#### Data for analysis
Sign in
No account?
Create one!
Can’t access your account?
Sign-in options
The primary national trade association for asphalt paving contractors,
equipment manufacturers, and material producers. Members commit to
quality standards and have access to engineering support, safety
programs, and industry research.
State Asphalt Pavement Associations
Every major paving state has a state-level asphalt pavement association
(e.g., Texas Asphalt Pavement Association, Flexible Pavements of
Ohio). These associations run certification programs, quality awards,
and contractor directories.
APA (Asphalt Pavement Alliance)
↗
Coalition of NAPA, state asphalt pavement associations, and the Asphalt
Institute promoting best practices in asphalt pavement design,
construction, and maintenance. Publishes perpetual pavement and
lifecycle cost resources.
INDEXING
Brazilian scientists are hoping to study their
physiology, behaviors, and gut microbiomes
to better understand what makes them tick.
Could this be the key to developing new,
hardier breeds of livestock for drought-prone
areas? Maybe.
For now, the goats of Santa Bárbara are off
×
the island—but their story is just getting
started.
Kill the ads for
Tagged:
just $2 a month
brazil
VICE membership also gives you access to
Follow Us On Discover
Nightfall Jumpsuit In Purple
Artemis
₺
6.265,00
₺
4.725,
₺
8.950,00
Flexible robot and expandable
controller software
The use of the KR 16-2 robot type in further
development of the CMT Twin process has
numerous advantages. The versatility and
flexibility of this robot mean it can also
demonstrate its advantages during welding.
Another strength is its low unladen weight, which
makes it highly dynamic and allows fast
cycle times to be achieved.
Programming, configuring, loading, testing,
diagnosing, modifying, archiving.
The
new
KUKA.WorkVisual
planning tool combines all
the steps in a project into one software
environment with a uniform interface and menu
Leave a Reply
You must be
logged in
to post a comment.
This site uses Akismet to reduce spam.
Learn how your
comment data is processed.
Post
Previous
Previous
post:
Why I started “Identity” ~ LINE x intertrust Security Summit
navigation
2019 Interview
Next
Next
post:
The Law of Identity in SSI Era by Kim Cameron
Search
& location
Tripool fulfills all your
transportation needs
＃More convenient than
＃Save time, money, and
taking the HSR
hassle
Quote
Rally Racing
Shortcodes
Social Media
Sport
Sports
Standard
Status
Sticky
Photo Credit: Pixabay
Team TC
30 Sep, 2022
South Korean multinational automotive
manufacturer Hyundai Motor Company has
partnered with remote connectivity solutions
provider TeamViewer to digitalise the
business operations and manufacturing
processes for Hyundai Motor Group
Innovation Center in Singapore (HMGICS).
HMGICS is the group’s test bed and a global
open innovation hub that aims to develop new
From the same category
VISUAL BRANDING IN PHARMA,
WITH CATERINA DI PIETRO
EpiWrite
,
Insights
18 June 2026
########
Assignment = When you reach the line that contains "programs, and industry research.", stop; output it and every line before it from the start of the data, exactly as written.

Task response =
Sign in
No account?
Create one!
Can’t access your account?
Sign-in options
The primary national trade association for asphalt paving contractors,
equipment manufacturers, and material producers. Members commit to
quality standards and have access to engineering support, safety
programs, and industry research.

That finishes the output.